Ce changement s’accompagne en Tunisie par une mutation des modalités de vente. La fripe se commercialise en ligne. Pour les distributeurs sur les marchés, il est de plus en plus difficile donc de trouver la marchandise.

Il faut désormais payer des pots de vin et avoir des passe-droits pour se fournir,

se désole Naima.

Outre les commissions versées aux intermédiaires, il faut aussi monnayer le laisser-passer de certains agents de police. Khaled parle de « spoliation » des détaillants lors du transfert des balles de fripe :

On fait face de manière récurrente à l’interpellation policière. Pour qu’ils ne saisissent pas notre marchandise, considérée comme illégale, il faut leur donner de l’argent.

Une certaine opacité règne sur ce marché. Des cas de blanchiment d’argent, de contrebande ont été décelés. La friperie sert aussi de couverture à la commercialisation de produits illicites. En outre, les vendeurs font fi de la règlementation en vigueur en vendant des articles prohibés dans le cadre de leur activité, comme les chaussures ou les jouets pour enfants.

La saisie de la marchandise circulant illégalement est arbitraire.
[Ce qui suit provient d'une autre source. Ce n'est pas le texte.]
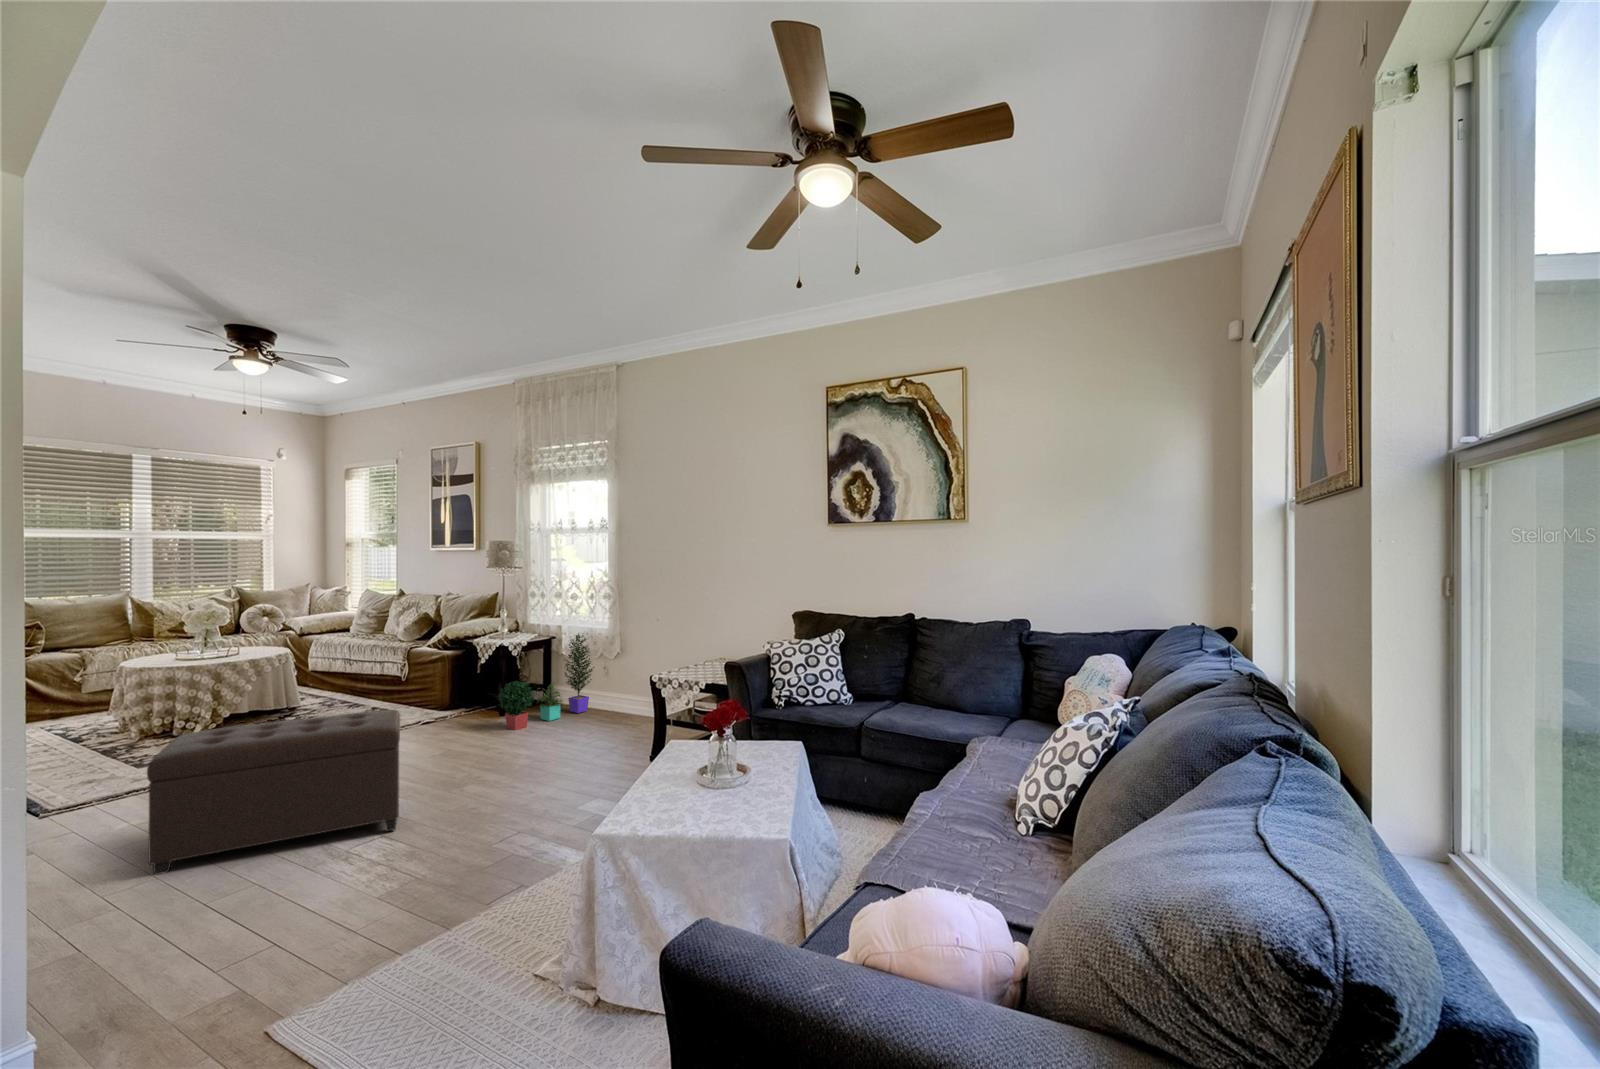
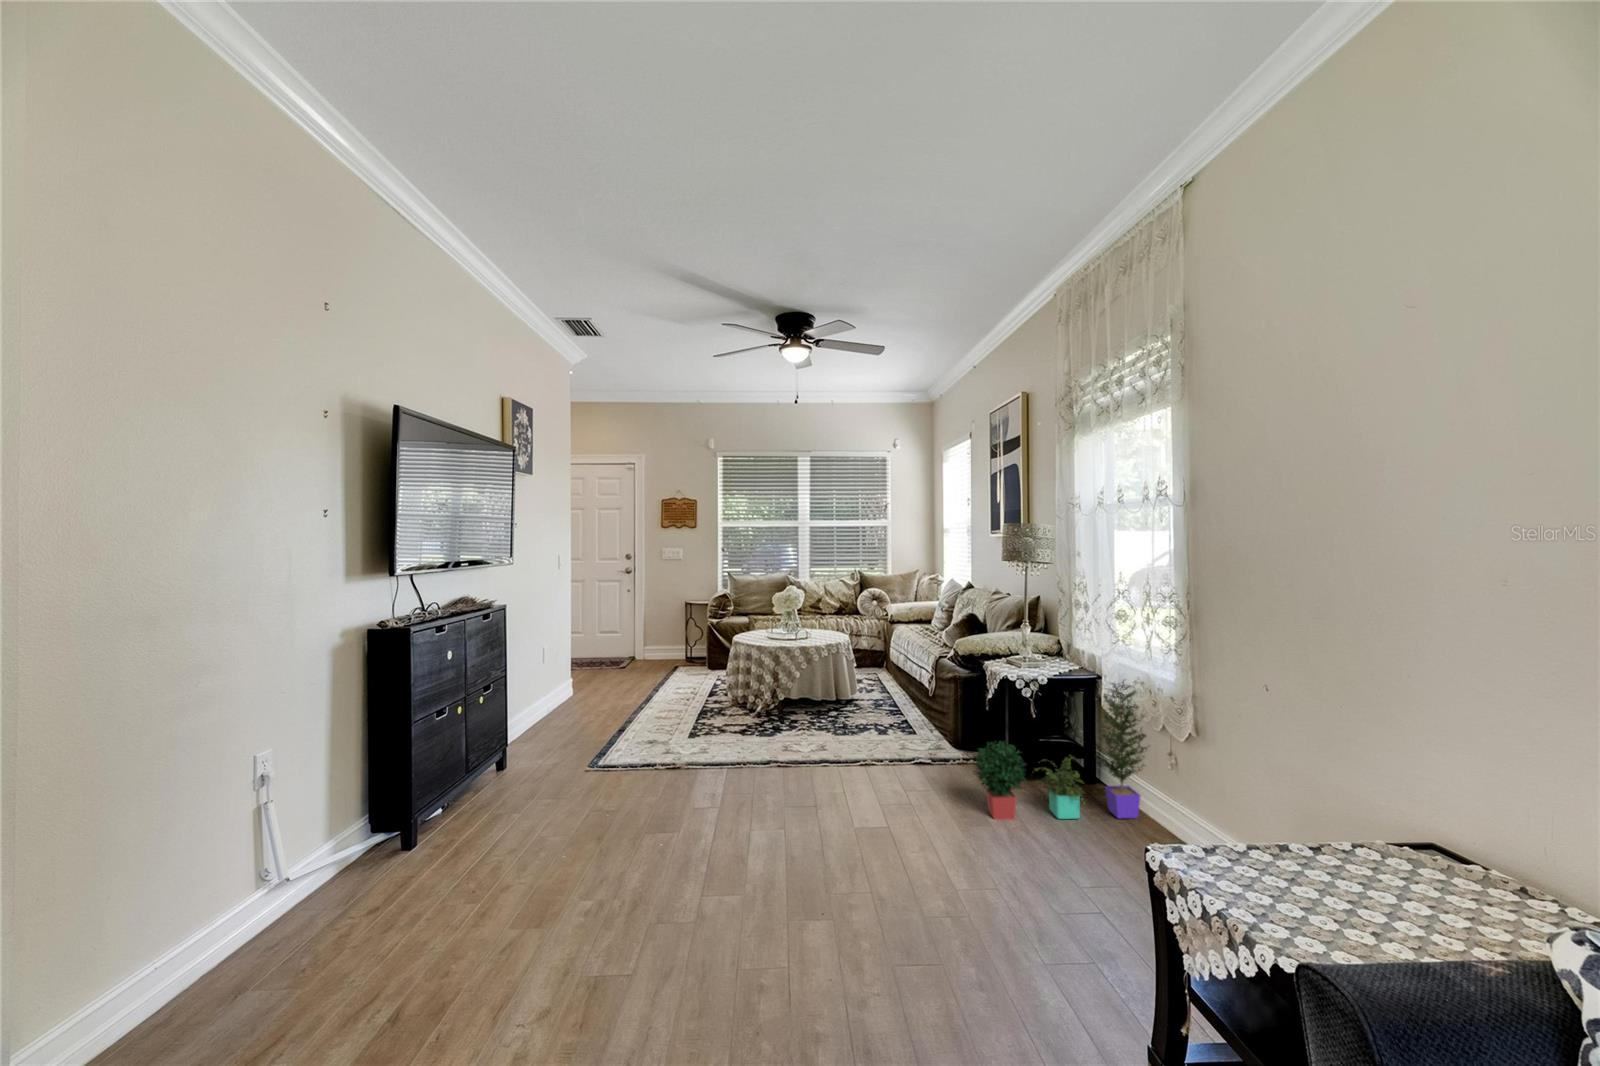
ottoman: present [147,710,400,875] -> none [457,739,717,969]

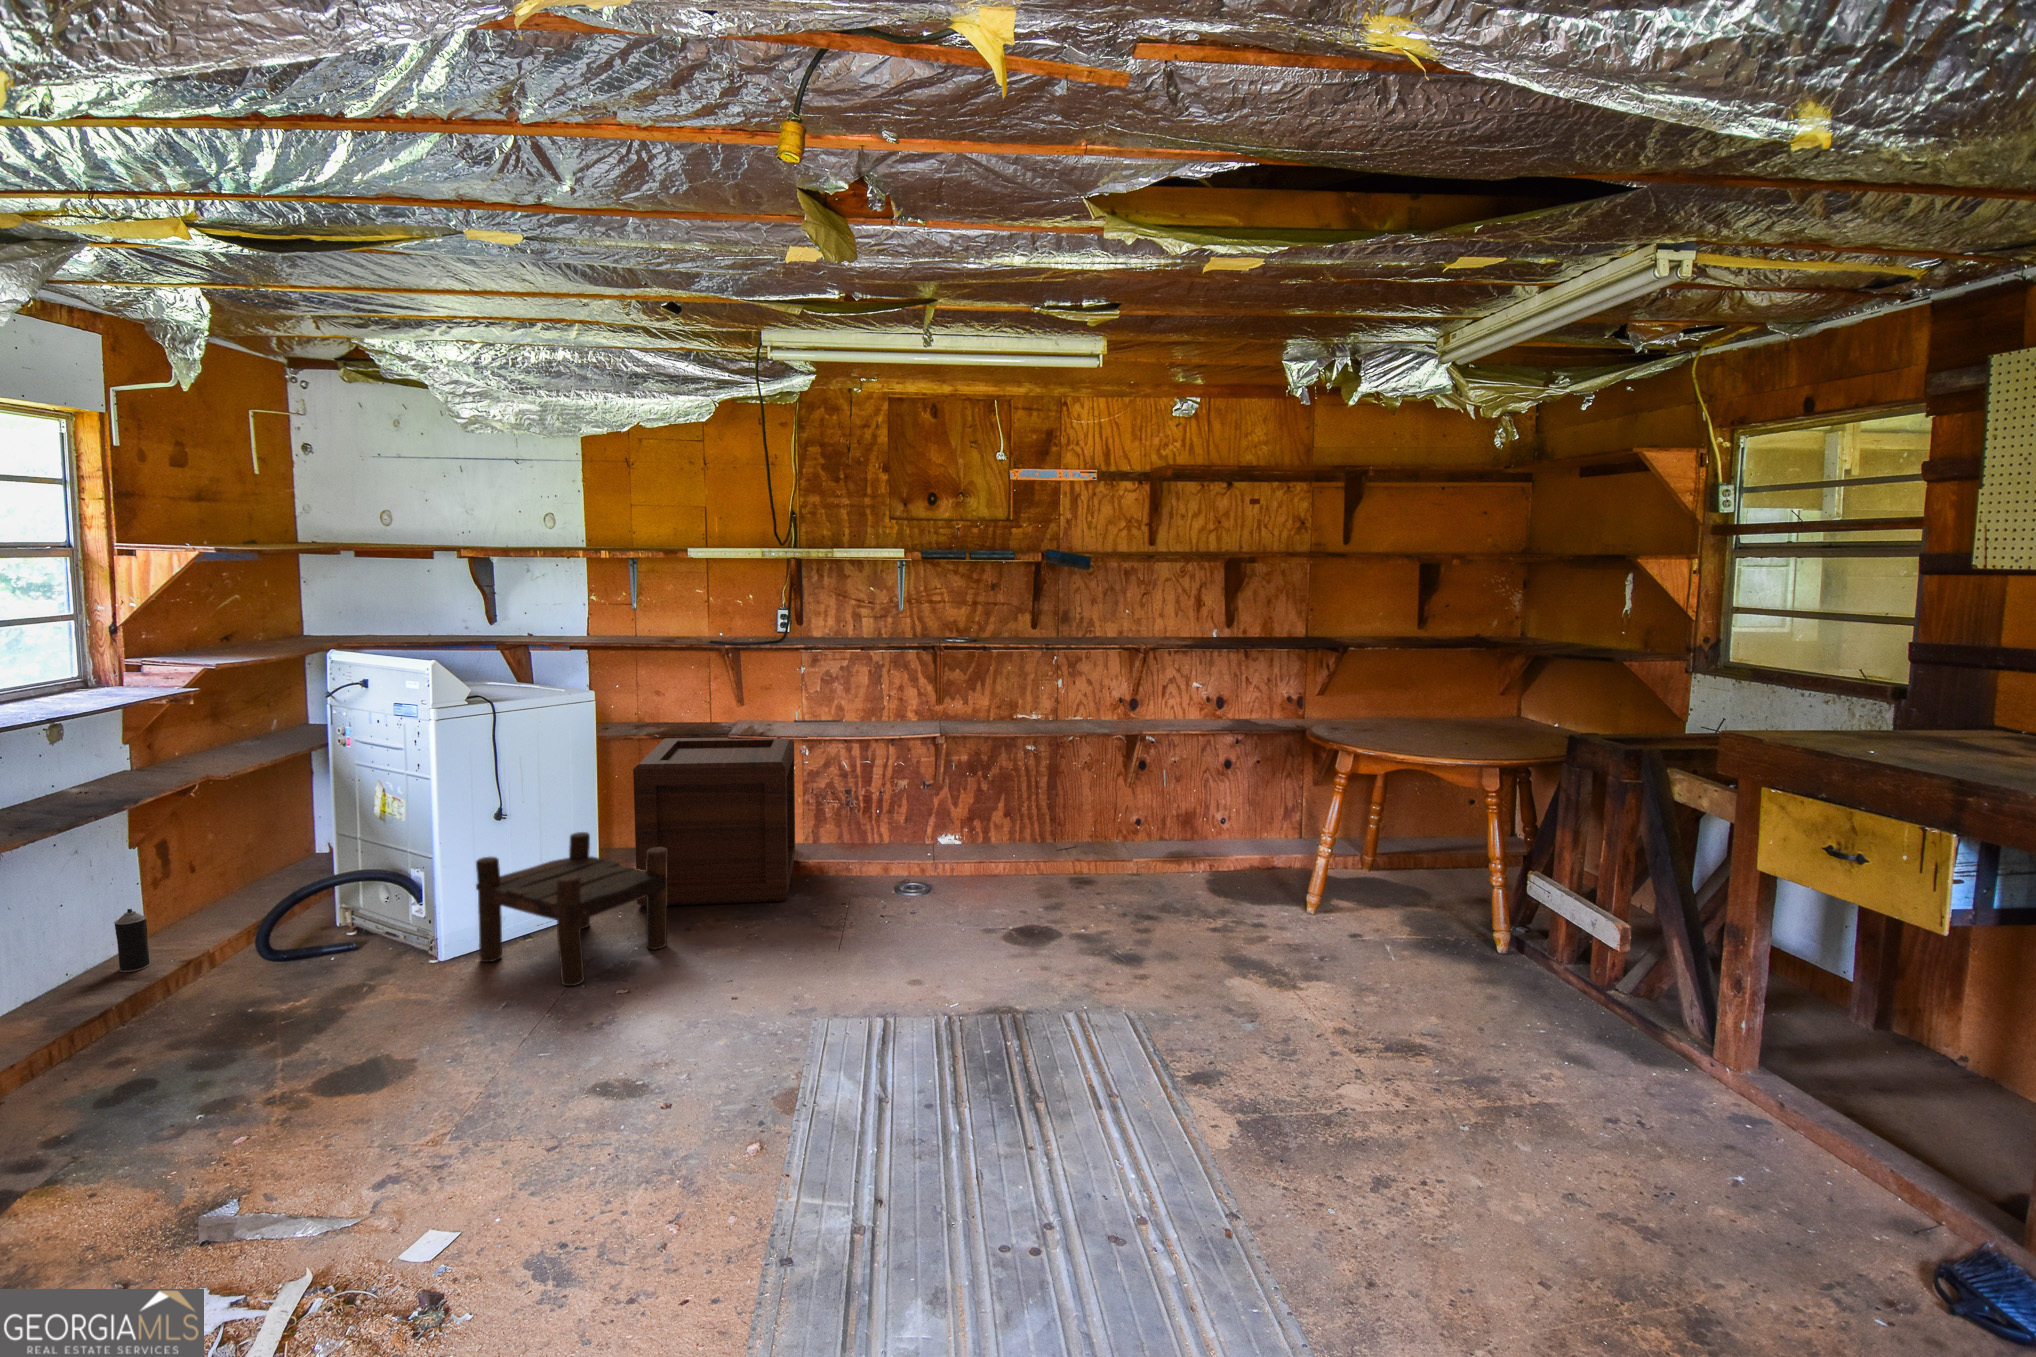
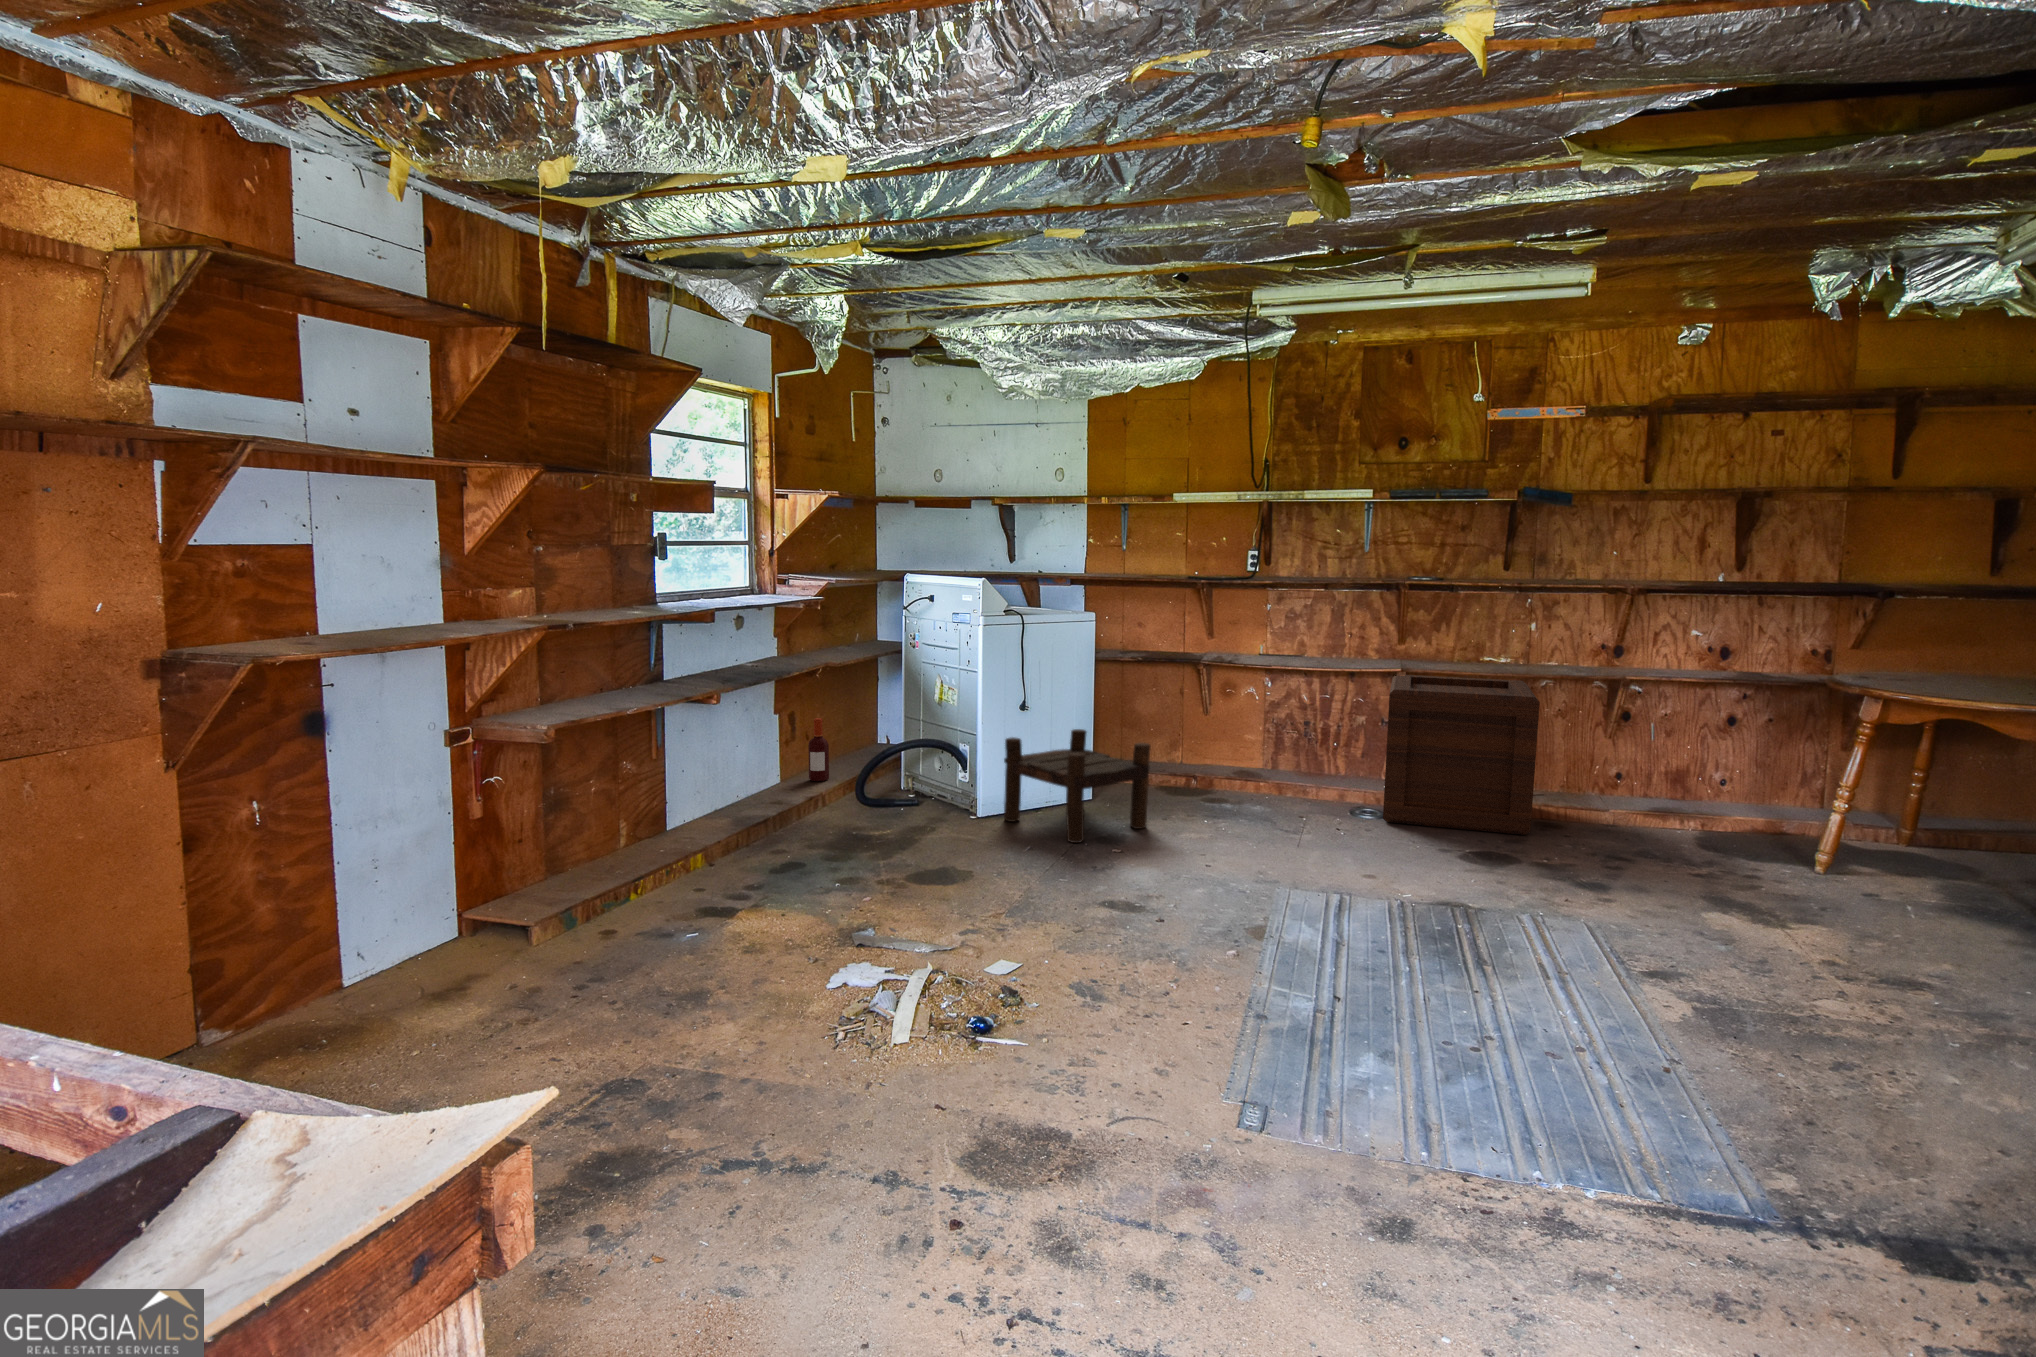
wooden crate: present [633,737,795,906] -> present [1383,675,1540,835]
bottle: none [181,851,219,937] -> present [808,718,829,781]
spray can: present [114,909,151,972] -> none [775,751,794,795]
A l’intérieur du territoire tunisien, et sur la base du décret de 1995, il est interdit de transférer la fripe entre les gouvernorats. Le contingent annuel de la friperie triée est réparti entre les différents gouvernorats en vertu de ce décret. Chacun d’entre eux bénéficie d’un quota de distribution sur son marché local.

Pour décloisonner le secteur, Sahbi Maalaoui plaide pour l’abrogation de cette disposition :

Pour remédier à la pénurie de la marchandise, le plus urgent est de se débarrasser du système de quota entre les gouvernorats, et de rediriger les 30% destinés à l’exportation vers le marché local.

Des revendications approuvées par le président de l’UTICA, Samir Majoul qui « a promis de les défendre auprès du gouvernement », souligne le représentant de la Chambre des grossistes.

En attendant, les vendeurs se disent dans l’impasse. Naima craint une éventuelle banqueroute : « Je loue la boutique pour 300 dinars par mois. Face à la crise, entamée par la concurrence de la marchandise chinoise et achevée avec le Covid, je ne sais pas si je devrais continuer dans ce secteur, après plus de 15 ans de métier », lance-t-elle. Et de souligner :« Et pourtant je suis chanceuse d’avoir moins de charges que certains collègues qui louent leurs locaux pour plus de mille dinars par mois ». Houssem songe de son côté à chercher un autre travail : « Je loue cette place à 90 dinars par semaine. Avant, j’arrivais à joindre les deux bouts en gagnant 20 dinars par jour. Maintenant, ce n’est plus le cas. D’autant plus que je dois partager mes gains dérisoires avec mon employeur », se lamente le jeune homme.